[Dataset entries]
■ ■ ■ ■

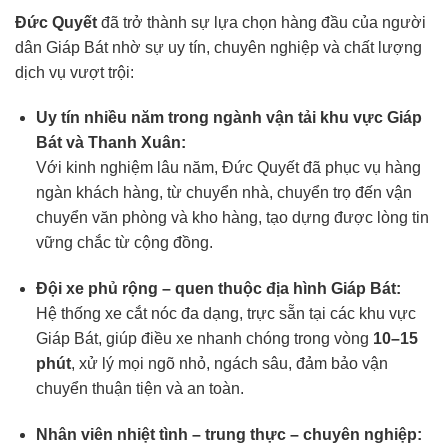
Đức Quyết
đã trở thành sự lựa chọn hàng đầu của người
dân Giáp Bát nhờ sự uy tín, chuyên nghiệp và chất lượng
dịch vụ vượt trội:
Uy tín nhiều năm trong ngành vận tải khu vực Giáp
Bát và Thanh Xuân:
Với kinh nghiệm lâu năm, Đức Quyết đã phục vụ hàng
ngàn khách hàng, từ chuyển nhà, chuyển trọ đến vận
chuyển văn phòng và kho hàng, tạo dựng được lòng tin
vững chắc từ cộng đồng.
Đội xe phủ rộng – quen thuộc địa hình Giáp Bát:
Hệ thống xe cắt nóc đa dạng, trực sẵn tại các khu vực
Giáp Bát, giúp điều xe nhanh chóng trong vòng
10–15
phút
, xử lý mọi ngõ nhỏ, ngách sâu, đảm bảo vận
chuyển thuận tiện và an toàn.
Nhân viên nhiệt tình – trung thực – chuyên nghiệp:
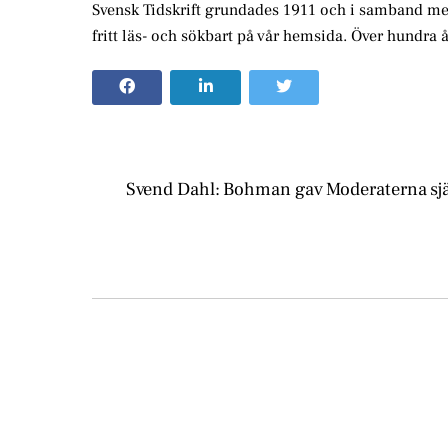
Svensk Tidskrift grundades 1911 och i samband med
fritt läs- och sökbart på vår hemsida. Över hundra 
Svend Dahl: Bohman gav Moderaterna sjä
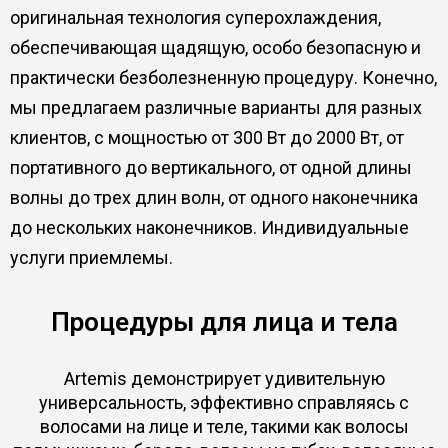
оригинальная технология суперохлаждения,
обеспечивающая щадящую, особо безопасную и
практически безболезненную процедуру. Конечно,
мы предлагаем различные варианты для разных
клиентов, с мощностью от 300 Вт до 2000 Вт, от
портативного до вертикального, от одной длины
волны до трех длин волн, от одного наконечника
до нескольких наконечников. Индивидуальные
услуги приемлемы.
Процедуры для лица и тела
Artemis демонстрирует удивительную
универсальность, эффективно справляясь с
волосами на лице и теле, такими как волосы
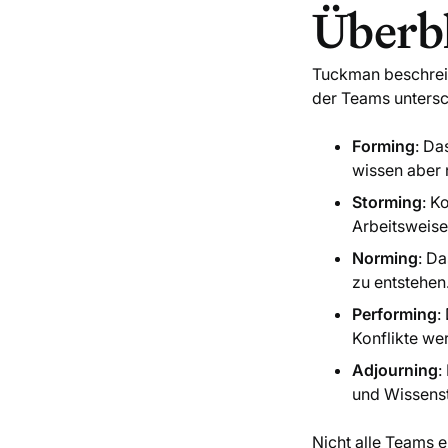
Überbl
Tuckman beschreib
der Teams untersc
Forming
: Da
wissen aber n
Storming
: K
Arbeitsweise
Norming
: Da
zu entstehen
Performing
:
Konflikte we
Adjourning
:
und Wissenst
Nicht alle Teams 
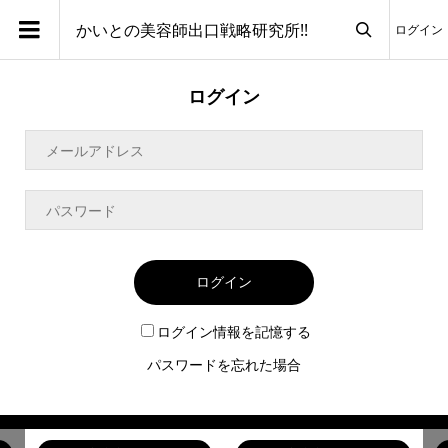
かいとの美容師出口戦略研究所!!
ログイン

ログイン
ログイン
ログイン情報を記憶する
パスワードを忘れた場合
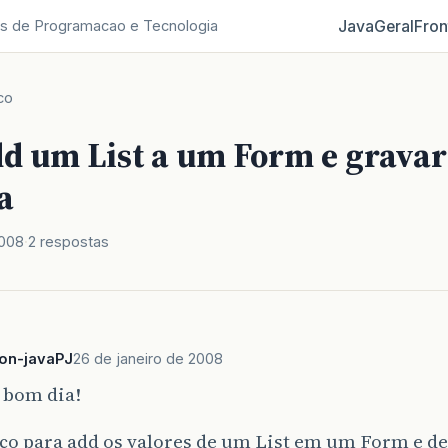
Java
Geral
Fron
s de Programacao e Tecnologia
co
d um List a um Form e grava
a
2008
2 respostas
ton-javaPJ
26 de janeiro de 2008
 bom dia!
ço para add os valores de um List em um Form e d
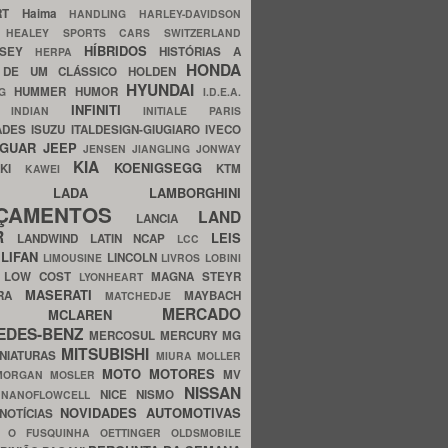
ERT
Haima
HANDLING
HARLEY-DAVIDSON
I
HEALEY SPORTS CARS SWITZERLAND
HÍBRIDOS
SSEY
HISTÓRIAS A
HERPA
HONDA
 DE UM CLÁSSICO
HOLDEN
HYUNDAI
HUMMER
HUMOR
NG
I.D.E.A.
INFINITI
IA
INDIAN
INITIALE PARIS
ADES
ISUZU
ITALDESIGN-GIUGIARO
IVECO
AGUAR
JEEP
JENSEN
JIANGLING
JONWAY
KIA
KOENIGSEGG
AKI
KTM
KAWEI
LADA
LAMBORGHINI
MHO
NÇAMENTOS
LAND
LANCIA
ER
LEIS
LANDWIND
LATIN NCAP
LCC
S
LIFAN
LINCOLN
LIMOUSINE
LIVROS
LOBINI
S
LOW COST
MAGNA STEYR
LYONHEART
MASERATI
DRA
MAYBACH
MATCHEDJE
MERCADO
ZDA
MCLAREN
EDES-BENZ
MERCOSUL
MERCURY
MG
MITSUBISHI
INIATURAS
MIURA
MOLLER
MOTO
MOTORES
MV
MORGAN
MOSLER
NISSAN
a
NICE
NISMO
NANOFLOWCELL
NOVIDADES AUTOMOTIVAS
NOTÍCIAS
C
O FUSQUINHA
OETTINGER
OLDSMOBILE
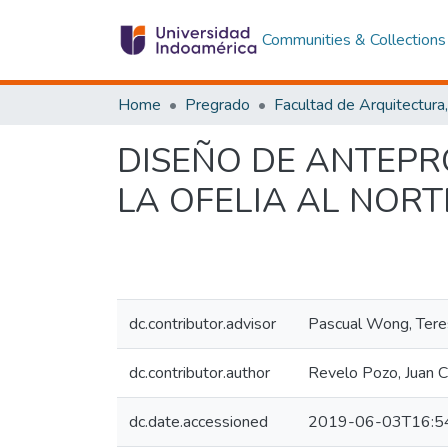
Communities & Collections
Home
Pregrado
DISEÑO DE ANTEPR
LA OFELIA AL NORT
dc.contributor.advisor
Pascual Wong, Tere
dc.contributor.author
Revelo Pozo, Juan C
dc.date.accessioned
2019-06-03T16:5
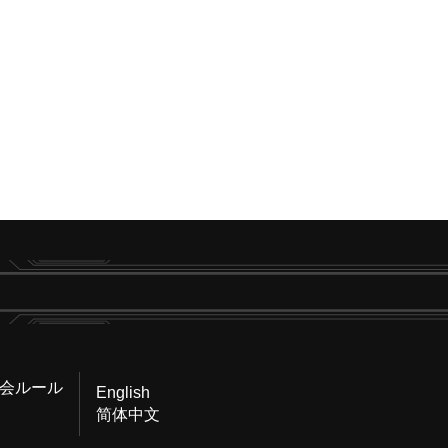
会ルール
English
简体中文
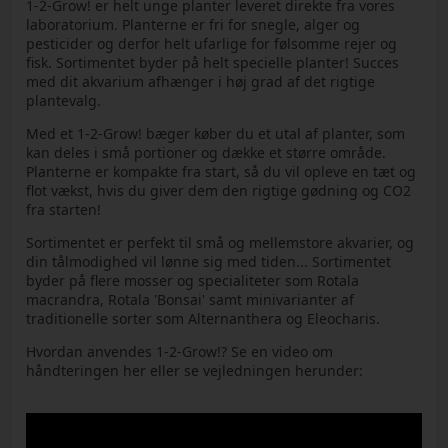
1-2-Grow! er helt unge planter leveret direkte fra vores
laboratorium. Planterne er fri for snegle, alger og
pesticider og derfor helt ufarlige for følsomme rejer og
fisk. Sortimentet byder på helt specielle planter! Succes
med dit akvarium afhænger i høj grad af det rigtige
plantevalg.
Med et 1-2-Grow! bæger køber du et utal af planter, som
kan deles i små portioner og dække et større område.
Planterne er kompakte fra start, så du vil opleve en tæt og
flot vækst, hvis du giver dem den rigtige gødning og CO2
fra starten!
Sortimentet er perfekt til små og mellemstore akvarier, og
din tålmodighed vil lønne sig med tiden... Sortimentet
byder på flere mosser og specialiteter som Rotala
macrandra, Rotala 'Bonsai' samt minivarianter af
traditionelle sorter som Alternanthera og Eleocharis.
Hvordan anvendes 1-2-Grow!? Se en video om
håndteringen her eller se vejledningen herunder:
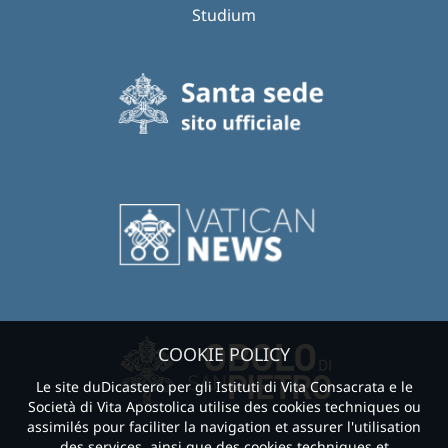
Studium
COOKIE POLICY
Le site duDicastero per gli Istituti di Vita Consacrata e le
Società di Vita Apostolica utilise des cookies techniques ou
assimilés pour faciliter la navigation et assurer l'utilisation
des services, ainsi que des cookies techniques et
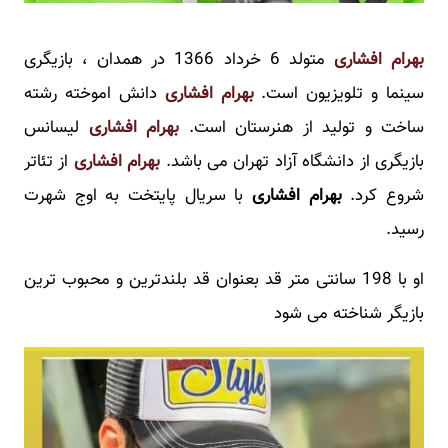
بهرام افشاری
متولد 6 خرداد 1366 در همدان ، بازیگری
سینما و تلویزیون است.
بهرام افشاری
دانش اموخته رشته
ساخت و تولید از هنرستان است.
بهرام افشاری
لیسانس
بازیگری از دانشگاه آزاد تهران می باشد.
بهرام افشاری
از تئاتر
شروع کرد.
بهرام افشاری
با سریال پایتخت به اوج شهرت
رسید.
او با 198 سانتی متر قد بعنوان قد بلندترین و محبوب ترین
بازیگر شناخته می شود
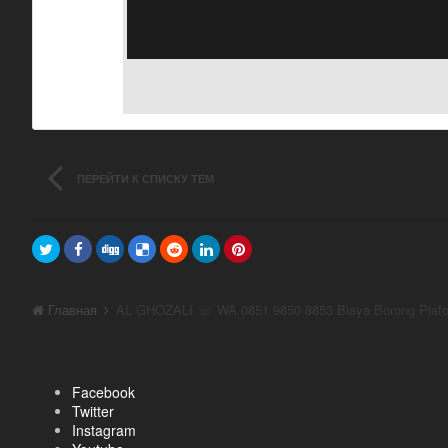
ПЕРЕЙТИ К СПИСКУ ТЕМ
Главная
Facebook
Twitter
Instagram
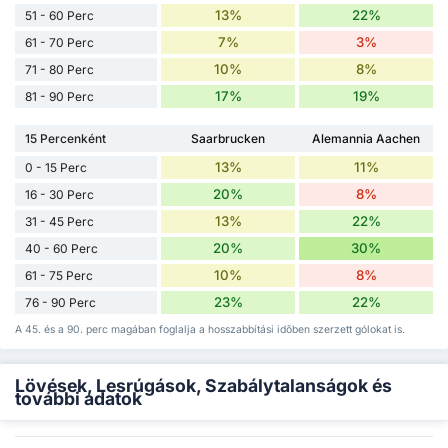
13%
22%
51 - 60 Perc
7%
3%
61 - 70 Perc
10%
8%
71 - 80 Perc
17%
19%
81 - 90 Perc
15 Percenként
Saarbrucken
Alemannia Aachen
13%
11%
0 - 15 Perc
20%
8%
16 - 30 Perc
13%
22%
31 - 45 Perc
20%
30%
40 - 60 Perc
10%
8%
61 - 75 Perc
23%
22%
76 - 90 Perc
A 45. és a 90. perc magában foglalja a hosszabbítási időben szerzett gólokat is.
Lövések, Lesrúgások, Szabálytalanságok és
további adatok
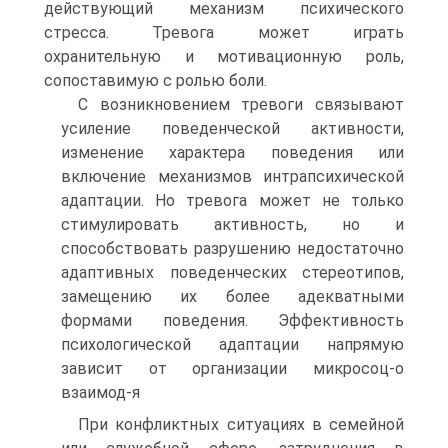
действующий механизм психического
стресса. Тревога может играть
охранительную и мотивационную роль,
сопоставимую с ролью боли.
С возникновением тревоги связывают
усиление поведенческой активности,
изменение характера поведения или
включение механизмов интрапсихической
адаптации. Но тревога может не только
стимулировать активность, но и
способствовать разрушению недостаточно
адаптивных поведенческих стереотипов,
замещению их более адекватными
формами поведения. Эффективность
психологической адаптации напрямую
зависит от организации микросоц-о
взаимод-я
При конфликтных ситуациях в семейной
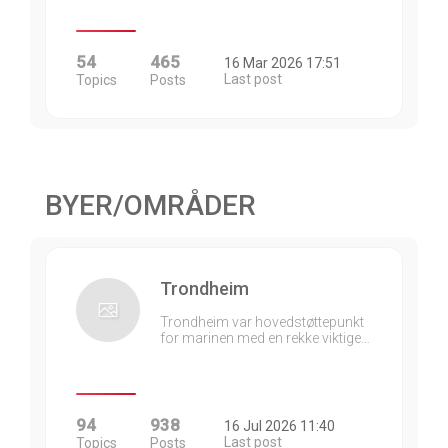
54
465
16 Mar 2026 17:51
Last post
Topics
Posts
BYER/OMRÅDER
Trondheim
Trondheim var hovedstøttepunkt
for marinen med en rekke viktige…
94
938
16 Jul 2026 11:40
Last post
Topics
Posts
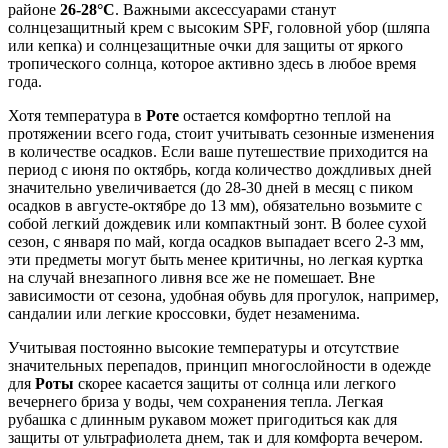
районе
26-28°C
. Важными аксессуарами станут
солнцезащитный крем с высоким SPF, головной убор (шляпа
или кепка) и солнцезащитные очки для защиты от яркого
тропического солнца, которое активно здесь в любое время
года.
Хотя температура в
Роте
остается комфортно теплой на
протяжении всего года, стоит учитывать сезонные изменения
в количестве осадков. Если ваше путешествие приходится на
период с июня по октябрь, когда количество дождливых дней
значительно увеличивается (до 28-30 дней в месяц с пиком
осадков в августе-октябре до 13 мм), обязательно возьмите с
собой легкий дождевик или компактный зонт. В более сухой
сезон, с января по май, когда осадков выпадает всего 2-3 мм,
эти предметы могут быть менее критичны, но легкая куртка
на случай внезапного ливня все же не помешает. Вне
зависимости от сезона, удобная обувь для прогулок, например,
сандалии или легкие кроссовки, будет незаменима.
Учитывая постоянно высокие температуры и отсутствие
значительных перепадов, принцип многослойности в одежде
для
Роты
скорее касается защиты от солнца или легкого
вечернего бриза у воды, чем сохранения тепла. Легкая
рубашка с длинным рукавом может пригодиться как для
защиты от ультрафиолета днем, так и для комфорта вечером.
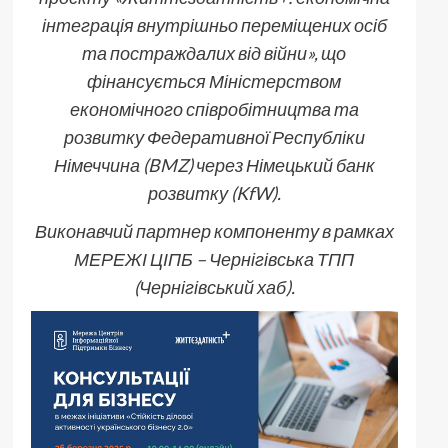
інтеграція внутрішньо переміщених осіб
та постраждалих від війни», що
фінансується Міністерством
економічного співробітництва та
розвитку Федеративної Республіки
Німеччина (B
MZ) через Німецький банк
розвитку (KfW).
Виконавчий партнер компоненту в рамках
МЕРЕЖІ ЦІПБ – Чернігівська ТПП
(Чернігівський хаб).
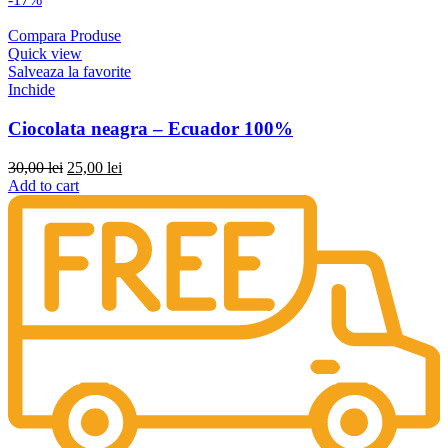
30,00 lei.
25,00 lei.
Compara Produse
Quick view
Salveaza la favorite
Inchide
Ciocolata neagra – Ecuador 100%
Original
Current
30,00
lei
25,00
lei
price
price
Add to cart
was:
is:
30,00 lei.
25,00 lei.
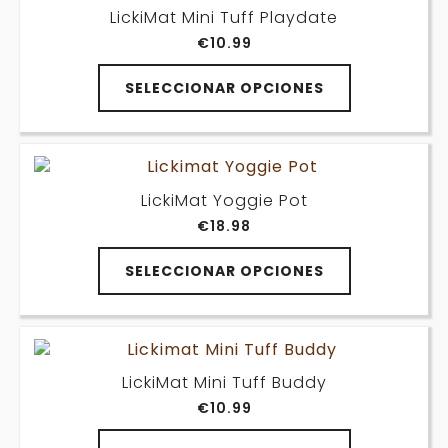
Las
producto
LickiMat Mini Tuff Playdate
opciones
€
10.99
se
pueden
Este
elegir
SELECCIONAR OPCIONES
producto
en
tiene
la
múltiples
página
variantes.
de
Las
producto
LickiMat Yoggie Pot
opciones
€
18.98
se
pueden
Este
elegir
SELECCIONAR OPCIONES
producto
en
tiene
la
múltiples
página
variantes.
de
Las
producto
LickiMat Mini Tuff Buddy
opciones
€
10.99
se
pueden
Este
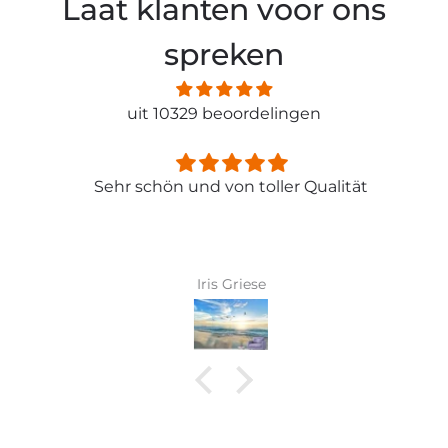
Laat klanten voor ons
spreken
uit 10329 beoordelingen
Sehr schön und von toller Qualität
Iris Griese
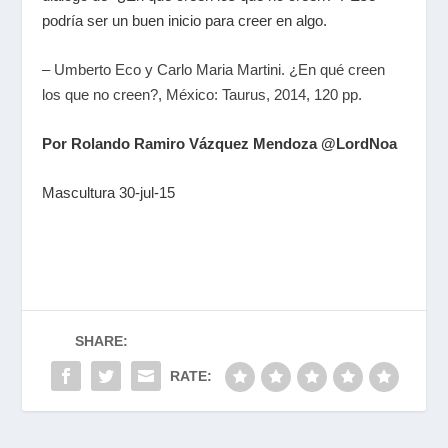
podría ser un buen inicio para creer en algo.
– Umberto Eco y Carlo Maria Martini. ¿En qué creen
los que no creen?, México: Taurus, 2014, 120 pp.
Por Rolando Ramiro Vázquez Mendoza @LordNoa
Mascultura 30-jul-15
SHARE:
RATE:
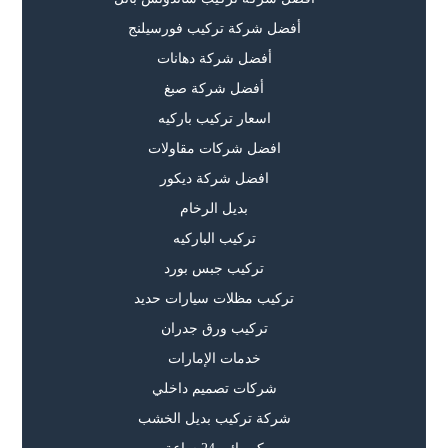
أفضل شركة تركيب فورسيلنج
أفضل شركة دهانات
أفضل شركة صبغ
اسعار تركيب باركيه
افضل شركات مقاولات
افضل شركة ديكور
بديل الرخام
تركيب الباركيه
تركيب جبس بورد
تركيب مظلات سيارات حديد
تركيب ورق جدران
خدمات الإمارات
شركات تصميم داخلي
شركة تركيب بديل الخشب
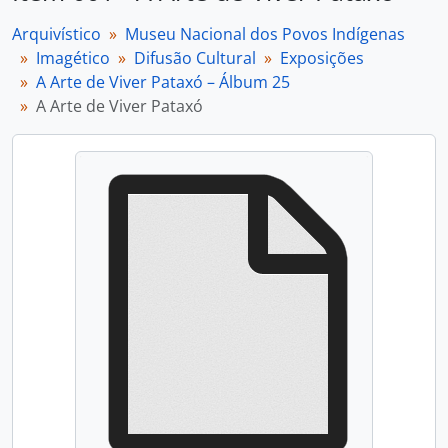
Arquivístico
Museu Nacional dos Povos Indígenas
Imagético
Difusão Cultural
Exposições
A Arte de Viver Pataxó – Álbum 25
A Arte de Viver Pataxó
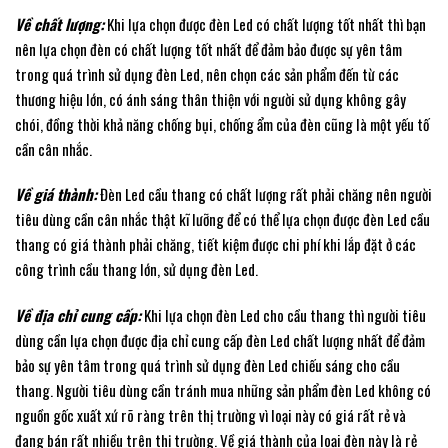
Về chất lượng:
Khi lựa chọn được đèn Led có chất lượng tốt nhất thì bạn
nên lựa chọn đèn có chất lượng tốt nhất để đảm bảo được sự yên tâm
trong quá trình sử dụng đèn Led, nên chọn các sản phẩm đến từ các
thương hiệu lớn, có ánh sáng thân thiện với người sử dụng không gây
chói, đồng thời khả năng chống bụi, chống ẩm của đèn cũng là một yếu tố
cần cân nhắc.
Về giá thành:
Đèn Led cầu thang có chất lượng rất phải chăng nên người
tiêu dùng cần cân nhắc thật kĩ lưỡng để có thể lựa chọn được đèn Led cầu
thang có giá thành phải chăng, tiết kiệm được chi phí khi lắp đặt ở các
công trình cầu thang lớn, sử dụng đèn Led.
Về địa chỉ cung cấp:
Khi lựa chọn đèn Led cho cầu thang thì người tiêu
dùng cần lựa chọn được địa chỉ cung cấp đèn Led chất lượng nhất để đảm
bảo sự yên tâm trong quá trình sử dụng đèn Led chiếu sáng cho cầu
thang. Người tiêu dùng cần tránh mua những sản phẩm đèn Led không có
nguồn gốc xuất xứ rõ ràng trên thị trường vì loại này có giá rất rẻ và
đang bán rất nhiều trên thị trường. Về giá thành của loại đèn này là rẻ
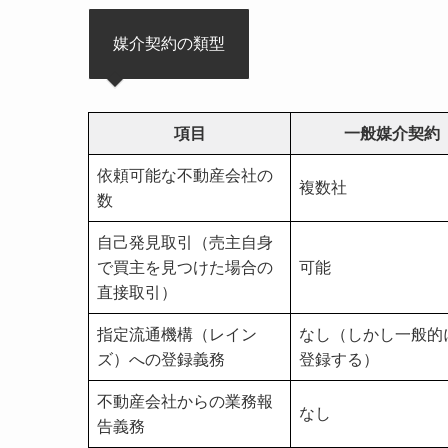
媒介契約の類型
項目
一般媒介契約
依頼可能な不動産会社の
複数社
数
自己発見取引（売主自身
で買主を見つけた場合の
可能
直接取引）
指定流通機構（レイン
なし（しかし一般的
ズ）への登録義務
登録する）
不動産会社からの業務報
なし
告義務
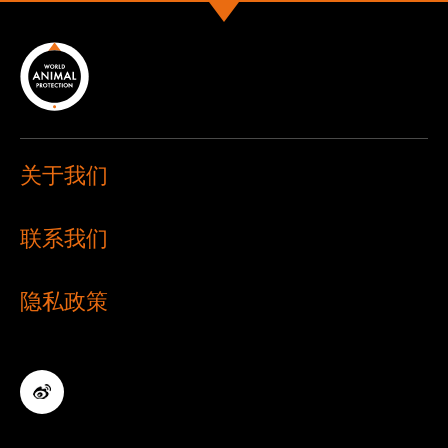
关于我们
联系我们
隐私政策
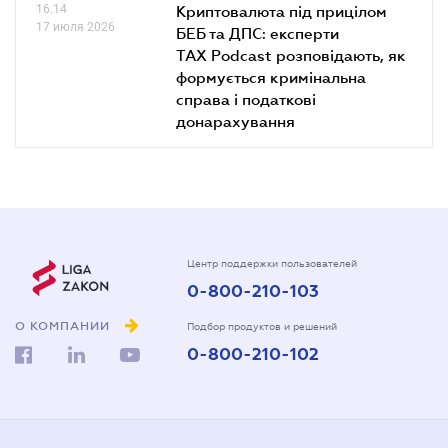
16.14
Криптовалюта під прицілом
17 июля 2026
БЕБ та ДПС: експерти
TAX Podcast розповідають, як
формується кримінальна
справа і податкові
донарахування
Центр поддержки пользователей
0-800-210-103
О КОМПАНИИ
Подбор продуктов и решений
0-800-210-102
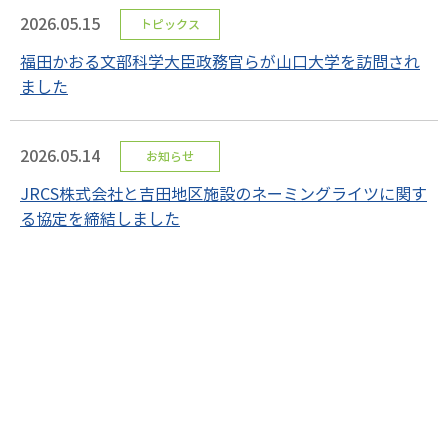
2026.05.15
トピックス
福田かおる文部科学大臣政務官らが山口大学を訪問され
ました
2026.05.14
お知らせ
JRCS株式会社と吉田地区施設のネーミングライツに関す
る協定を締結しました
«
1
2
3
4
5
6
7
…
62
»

■ ■ ■ ■

* Request:
Examine the entries and report how many of their lines contain the string "Pataxó", giving no more than the number.

* Response area:
2